Unfortunately for Democrats, the situation is even worse for Democrats following the 2020 census. Despite the changes in population and the demographics, Republicans rule in more state legislatures than Democrats. It is becoming increasingly more difficult to have battleground Congressional districts. They still exist but their numbers dwindle.

What makes the situation worse for Democrats, is that the rules of the game have change. It is not just about gerrymandering now. There is voter suppression. There are compliant Secretaries of State who are obedient to a candidate and not to the Constitution or the rule of law. There are changes in voting rules empowering state legislatures to select electors instead of leaving it to the people. The list of restrictions to determine the desired outcome continues with even more laws promised in 2022 to ensure that only Trumpican candidates prevail with there being little the Democrats can do about it. The changed environment means the country is on 2010 with steroids. Democratic governors are fighting state legislatures that have had non-Democratic majorities since 2010. This too is part of the cost of Obamacare.

We may not even have to wait for 2024 to have electoral chaos.

I don’t know if the math exists to calculate the benefits from Obamacare versus the costs of Donald Trump.

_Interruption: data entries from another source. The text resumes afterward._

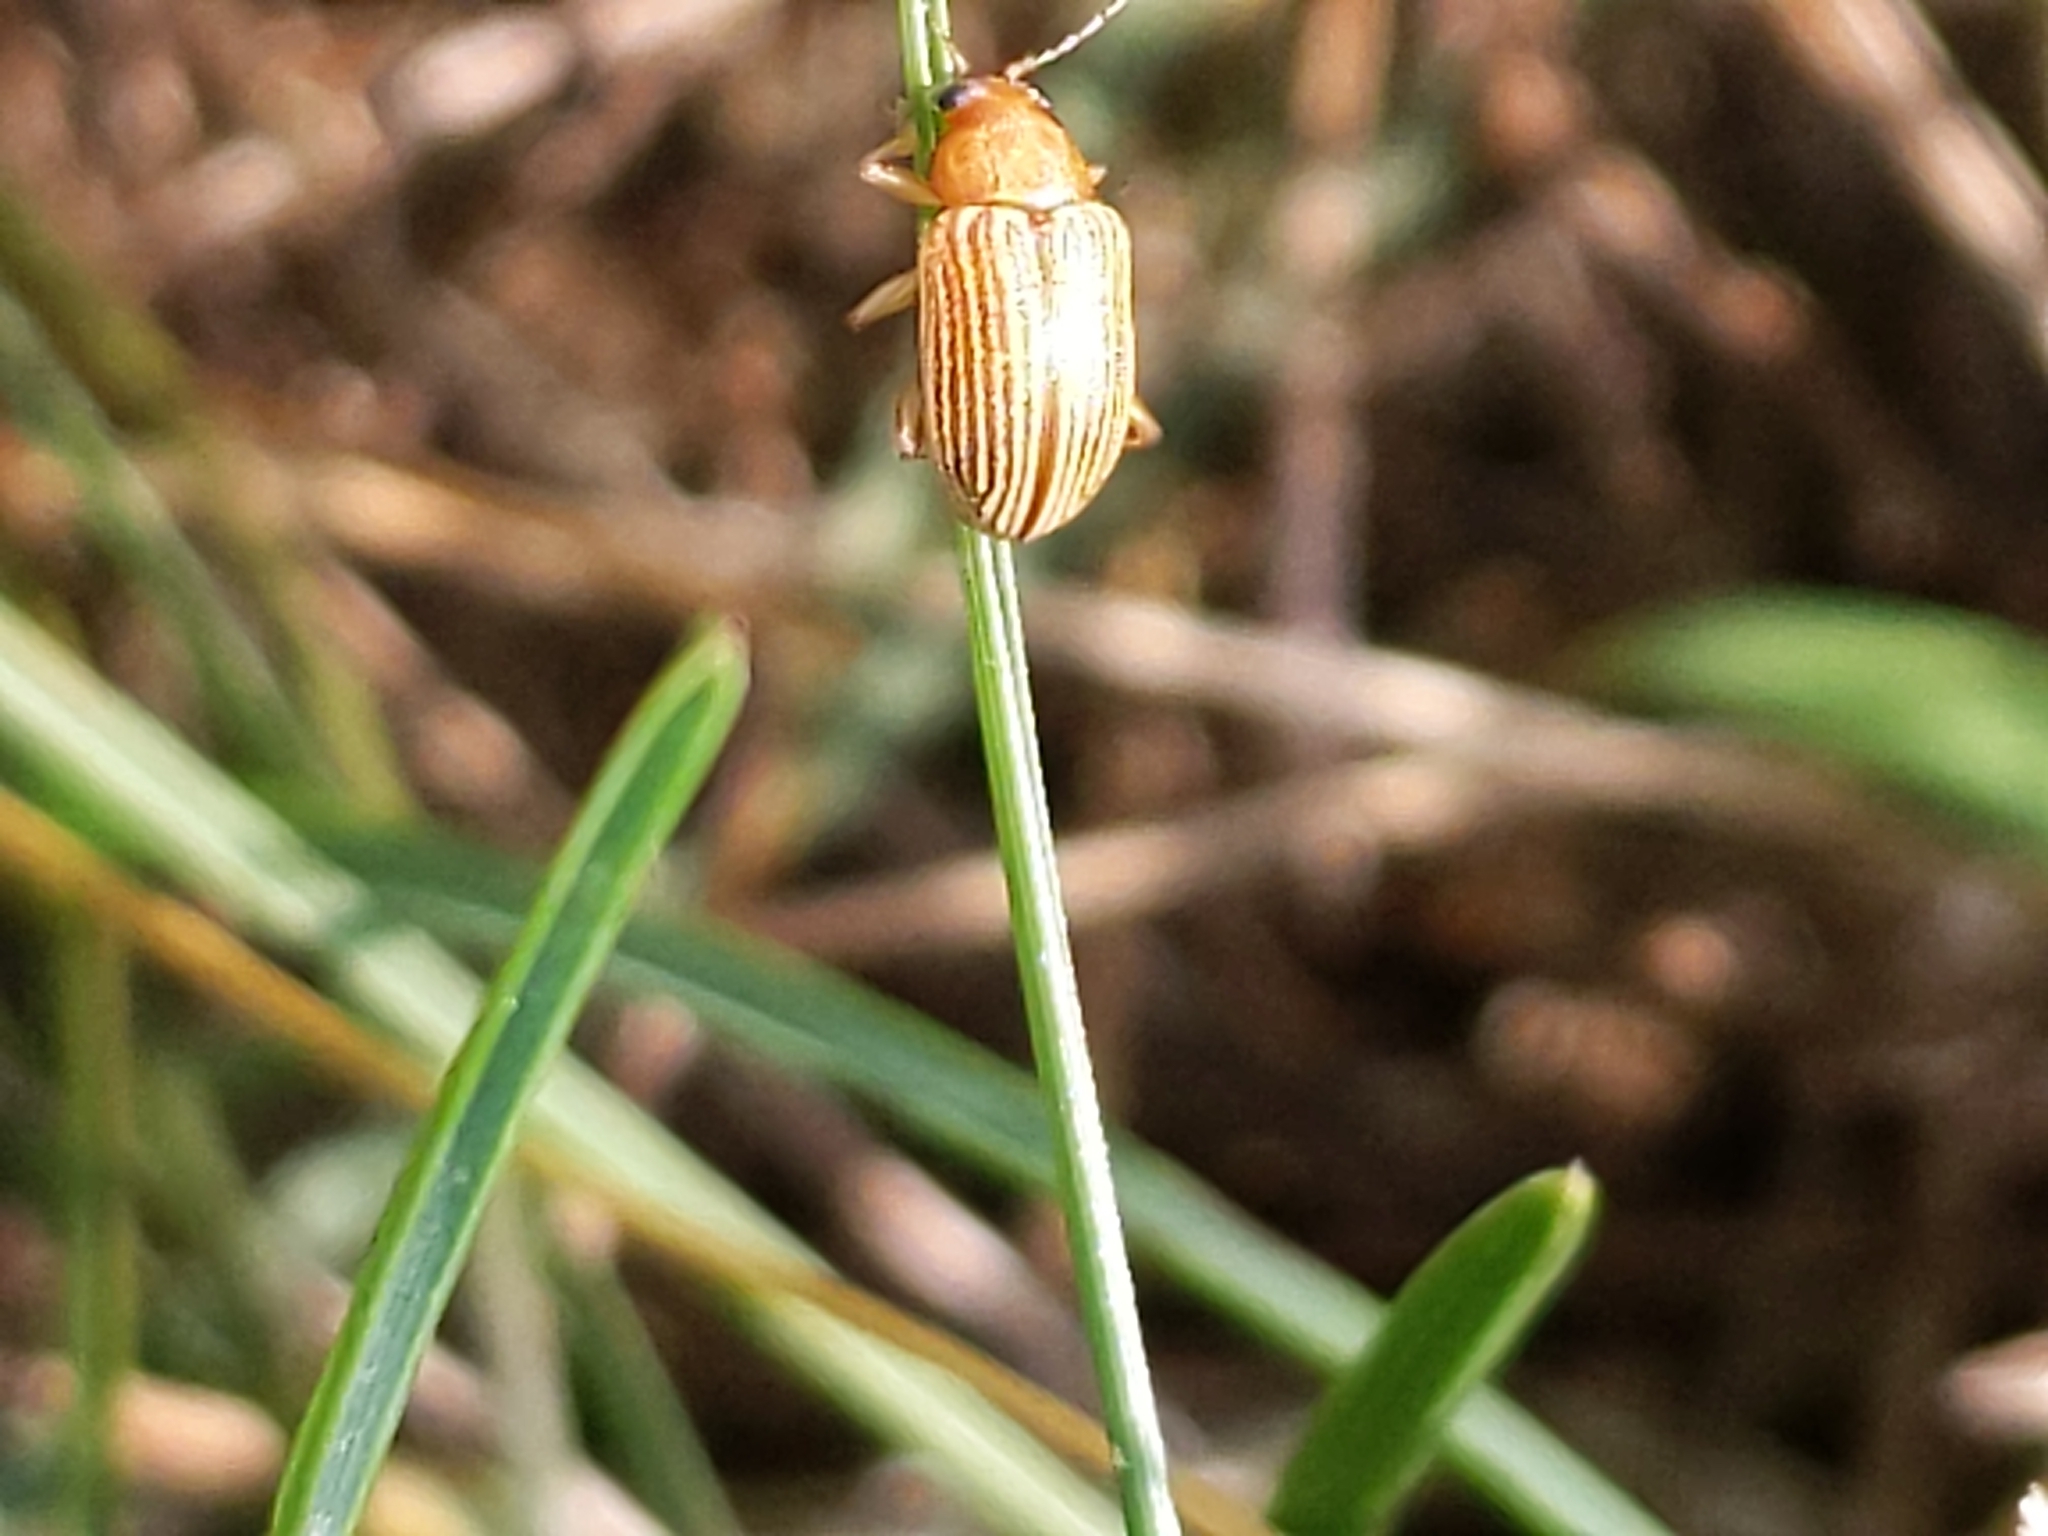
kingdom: Animalia
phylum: Arthropoda
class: Insecta
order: Coleoptera
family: Chrysomelidae
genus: Colaspis
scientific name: Colaspis brunnea
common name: Grape colaspis
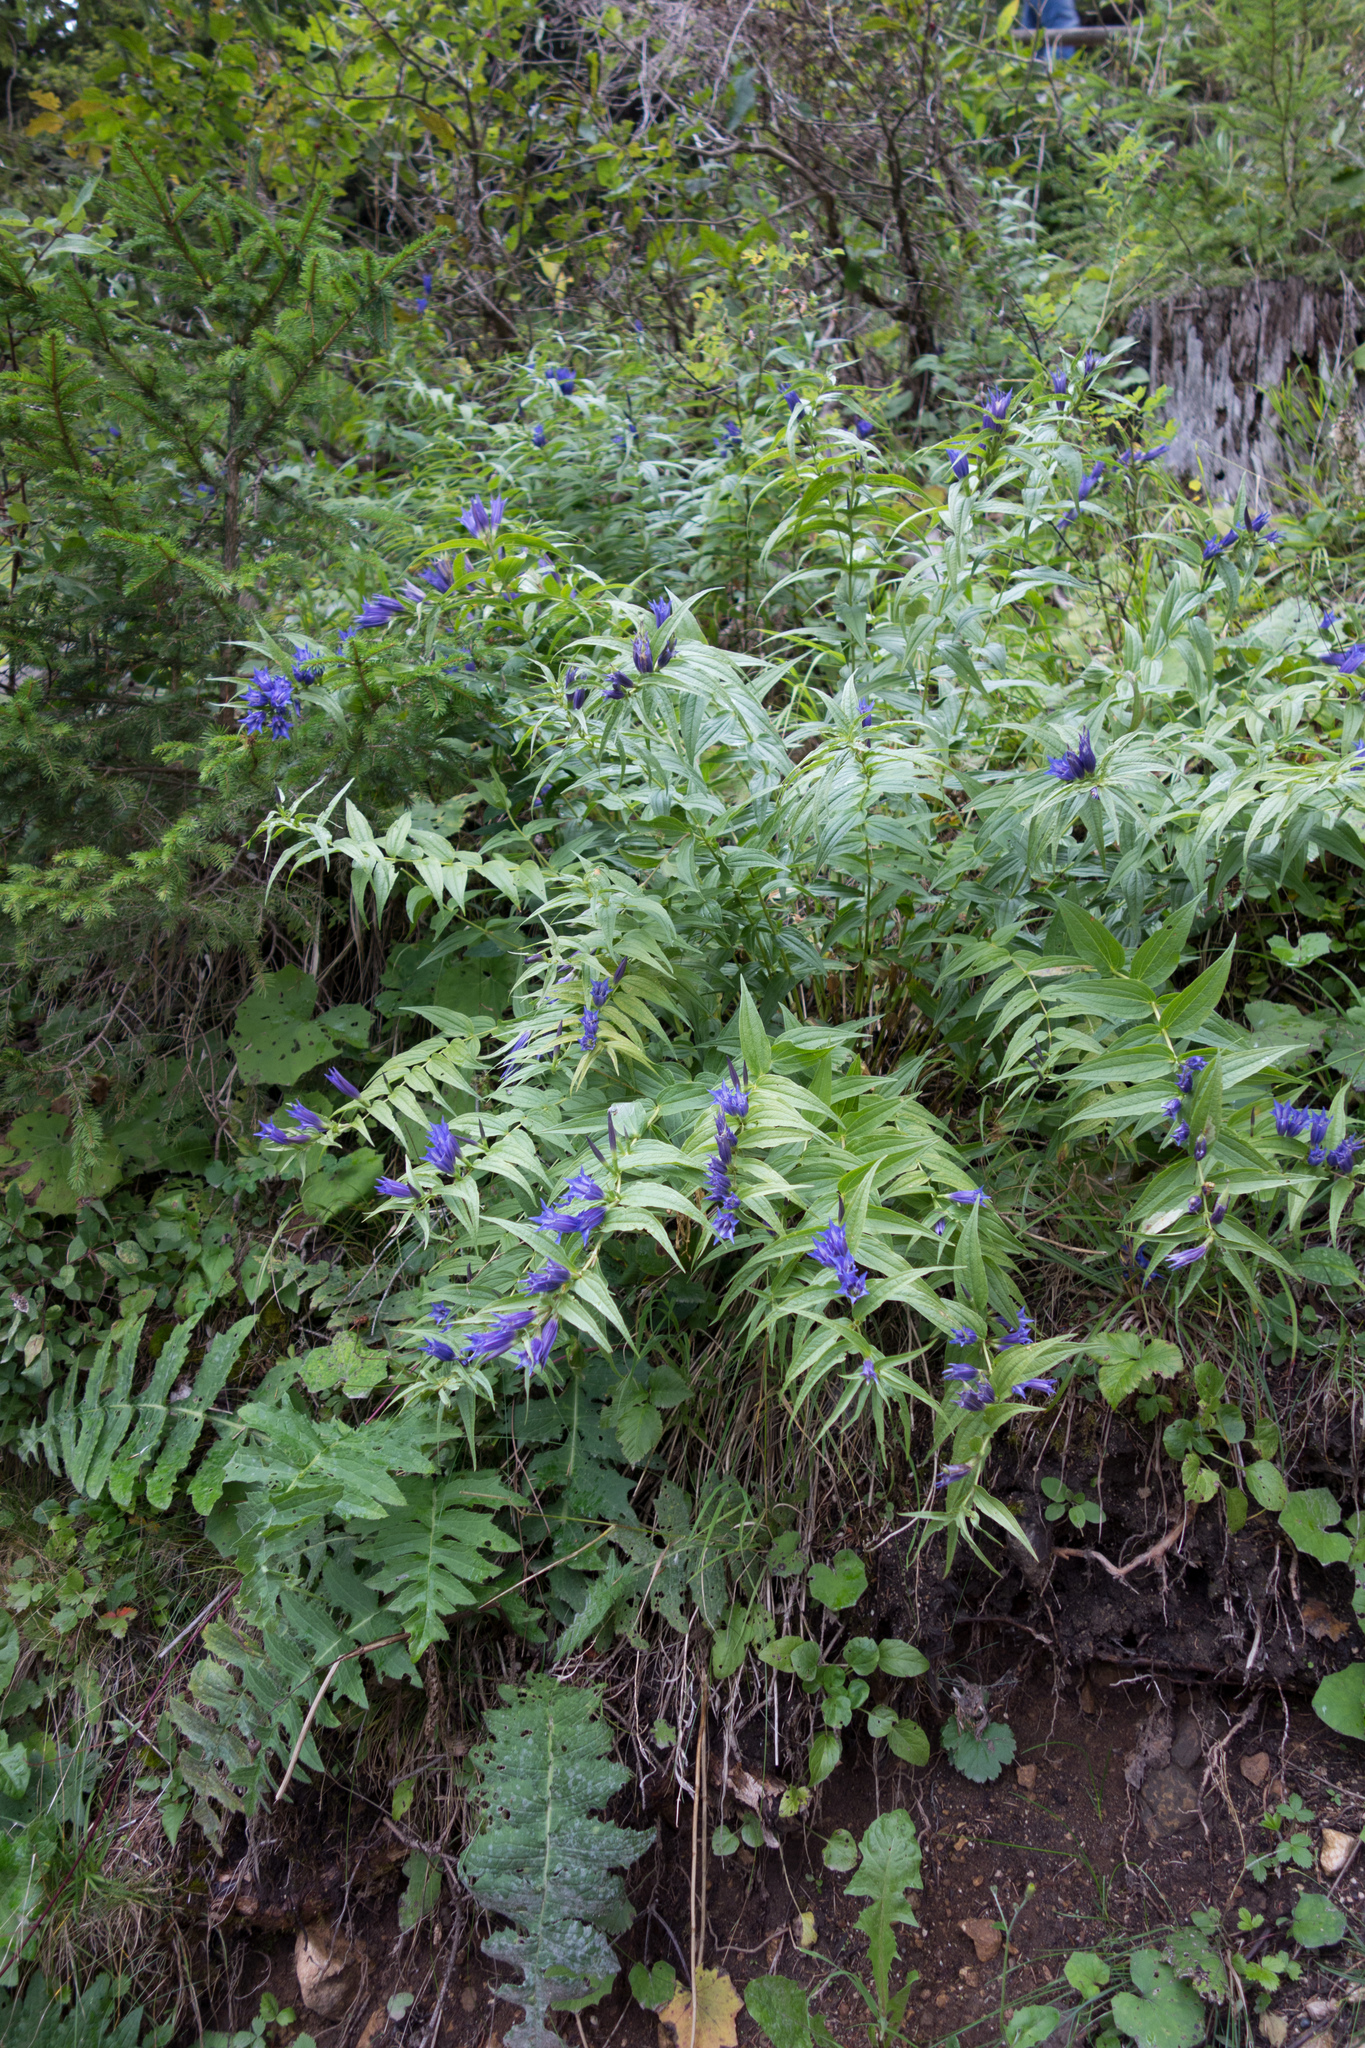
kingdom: Plantae
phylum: Tracheophyta
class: Magnoliopsida
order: Gentianales
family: Gentianaceae
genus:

Soon there will be another round of unintended consequences. The decades long quest by the anti-abortion forces finally will prevail just as the Temperance movement eventually had an amendment passed. What will happen then?

On January 6, Trumpican insurrectionists said if they could not rely on the Supreme Court then they had no choice but to take matters into their own hands. By 2024, both sides in America’s Third Civil War may feel the same way.